START Records supplied

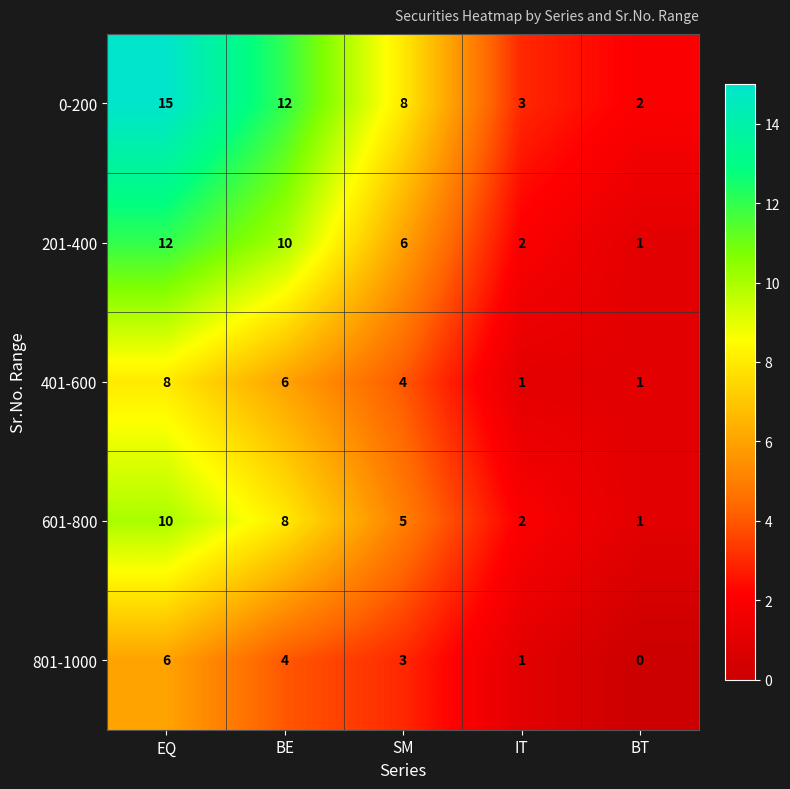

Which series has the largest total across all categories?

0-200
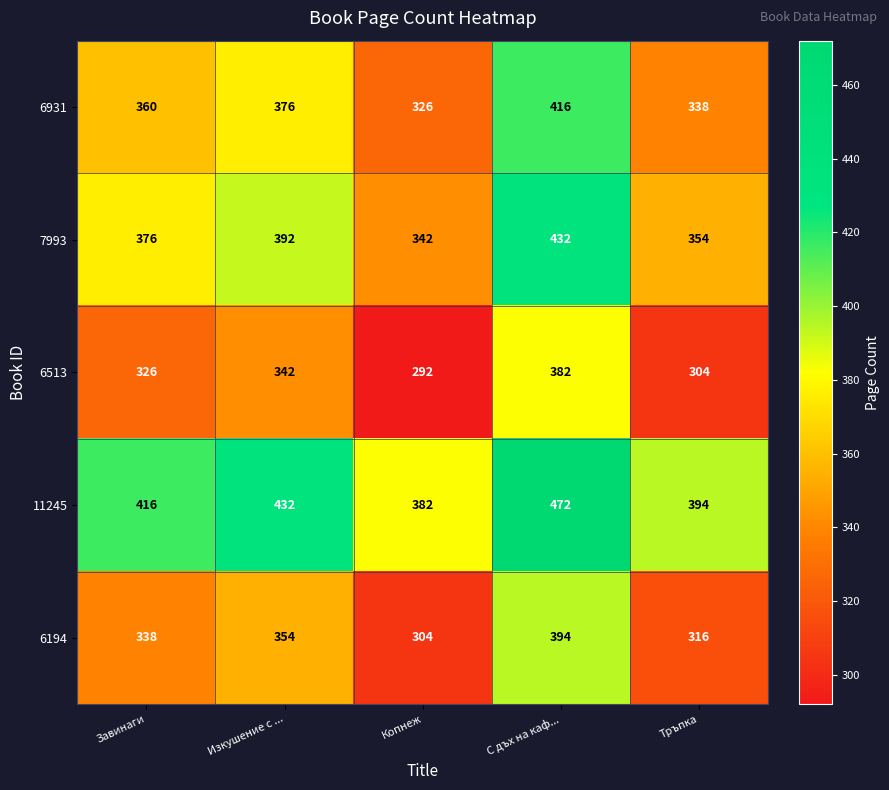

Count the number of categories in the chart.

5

END Records supplied

**Exercise instructions:** Copy the text of every record above word for word, leaving out the pictures.

**Worked solution:**
Which series has the largest total across all categories?

0-200

Count the number of categories in the chart.

5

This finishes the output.